Dlamini v Zamekile Investments (Pty) Ltd (2050 of 2003) [2006] SZHC 160 (24 November 2006)



THE HIGH COURT OF SWAZILAND



SIBUSANI DLAMINI

Applicant

And

ZAMEKILE INVESTMENTS (PTY) LTD

Respondent



Civil Case No. 2050/2003

Coram: S.B. MAPHALALA – J

For the Applicant: MR. S. MAGONGO

For the Respondent: MR. S. DLAMINI





JUDGMENT

(24m November 2006)



[1] The issue before me concerns the unusual liability of a successful party to pay costs.


[2] According to the dictum by Innes CJ in the South African case of Kanger Bros & Wasserman vs Ruskin 1918 A.D. at page 69 the rule of our law is that all costs unless expressly otherwise actual are in the discretion of the Judge. His discretion must be judicially exercised but it cannot be challenged, taken alone and apart from the main order, without his permission. Further that the general rule is that the party who succeeds should be awarded his costs and this rule should not be diverted from except on good grounds, (see Herbstein et al, The Practice of the Supreme Court of South Africa (4th ED) at page 505.

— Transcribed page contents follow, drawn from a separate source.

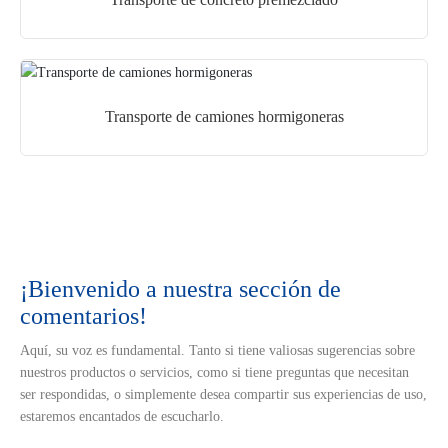
Transporte de camiones hormigoneras
¡Bienvenido a nuestra sección de
comentarios!
Aquí, su voz es fundamental. Tanto si tiene valiosas sugerencias sobre
nuestros productos o servicios, como si tiene preguntas que necesitan
ser respondidas, o simplemente desea compartir sus experiencias de uso,
estaremos encantados de escucharlo.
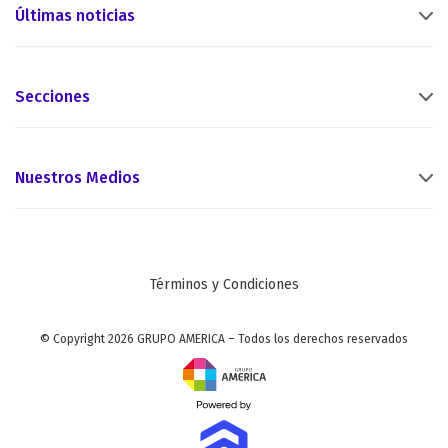
Últimas noticias
Secciones
Nuestros Medios
Términos y Condiciones
© Copyright 2026 GRUPO AMERICA – Todos los derechos reservados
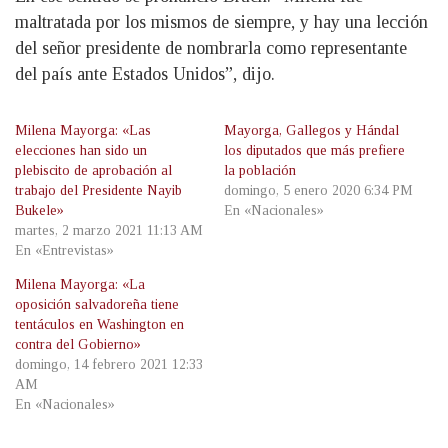
maltratada por los mismos de siempre, y hay una lección
del señor presidente de nombrarla como representante
del país ante Estados Unidos”, dijo.
Milena Mayorga: «Las
Mayorga, Gallegos y Hándal
elecciones han sido un
los diputados que más prefiere
plebiscito de aprobación al
la población
trabajo del Presidente Nayib
domingo, 5 enero 2020 6:34 PM
Bukele»
En «Nacionales»
martes, 2 marzo 2021 11:13 AM
En «Entrevistas»
Milena Mayorga: «La
oposición salvadoreña tiene
tentáculos en Washington en
contra del Gobierno»
domingo, 14 febrero 2021 12:33
AM
En «Nacionales»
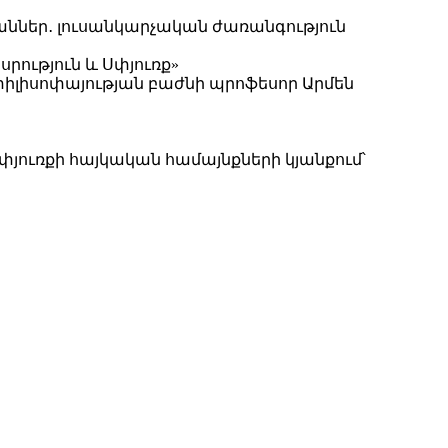
յաններ․ լուսանկարչական ժառանգություն
րություն և Սփյուռք»
լիսոփայության բաժնի պրոֆեսոր Արմեն
յուռքի հայկական համայնքների կյանքում՝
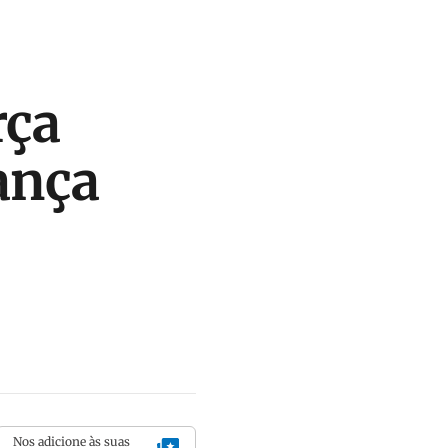
rça
lança
Nos adicione às suas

[3] A successful party may in certain circumstances be ordered to pay the costs of the proceedings but this is an unusual order and is seldom given, (see A.C. Cilliers on Law of Costs at page 639 paragraph 3.20). A successful party may be deprived of its costs on certain grounds, (see Herbstein et al at pages 716 to 717). Circumstances in which this may occur are the following: Where the Defendant has induced the litigation by withholding certain information; where the misleading conduct or misleading statements of the successful party have been the cause of all the costs of the proceedings; where the successful party has either misled another party into litigating or has cause unnecessary litigation or procedural steps; or where the haste of the Plaintiff has been wholly responsible for legal proceedings that would have been unnecessary had a measure of prudence been employed. These are instances in which the court usually disapproves of the actions of the successful party, (see Mahomed vs Nagaze 1952 (1) S.A. 410 (A) and Herbstein (supra) at 716 to 717 and the cases cited thereat).



[4] The above-cited legal principles govern the current dispute between the parties in this case. The 1st Respondent served a Notice of

Bar (as Plaintiff in the main action) on the Applicant (as Defendant) on 9 March 2004. The Applicant did not file its plea and on 24 January 2006, the 1st Respondent obtained judgment in terms of her claim in the main action. The 1st Respondent had initially set the matter down for judgment on 20 January 2006, but my Brother Mamba J postponed the matter to 24 January 2006 directing that the Applicant be notified of the orders sought against it. On the next court day after the said direction by the court, the Applicant was duly notified at its principal place of business.



[5] The Applicant served the 1st Respondent's attorneys with its application for rescission on 10 February 2006, after the latter enquired by means of letters dated 30 January 2006 and 7 February 2006. The 1st Respondent offered to abandon judgment against tender of her costs incurred in obtaining judgment. This offer was rejected by the Applicant and the Respondents duly filed their Notice to oppose on 17 February 2006. The Applicant reinstated and set down the matter for 24 March 2006, insisting on being paid costs of its rescission application.



[6] The position of the Applicant on these facts is that although it was not inclined to apply for costs, now that it has been unnecessarily placed on arguments, the application for costs is now moved. The Respondents on the other hand prays that this court orders the Applicant to pay costs of obtaining judgment in the main action as well as those of the rescission application.



[7] After hearing the arguments on both sides on this question on costs I have come to the considered view that Applicant failed to limit or curtail proceedings and costs. The Applicant defaulted in filing its plea and was negligent in relation to the litigation. The Applicant further rebuffed the Respondent's reasonable attempts to settle the matter notwithstanding the latter's indication from the onset that they only wished to be placed in the same position they would have been but for the Applicant's default in the main action. On these facts I find that the dictum in the South African case in Michael vs Linksfield Park Clinic (Pty) Ltd 2001 (3) S.A. 1188 SCA at 1204 is apposite where the Supreme Court of Appeal observed:



"It is beyond question that the circumstances of a case may warrant court's discretion, depriving a successful party of costs particularly or entirely and even warrant an order requiring the successful party to pay the unsuccessful party's costs again particularly or entirely".


[8] In the result, for the afore-going reasons I order that the Applicant pays costs of obtaining judgment in the main action as well as those of the rescission application.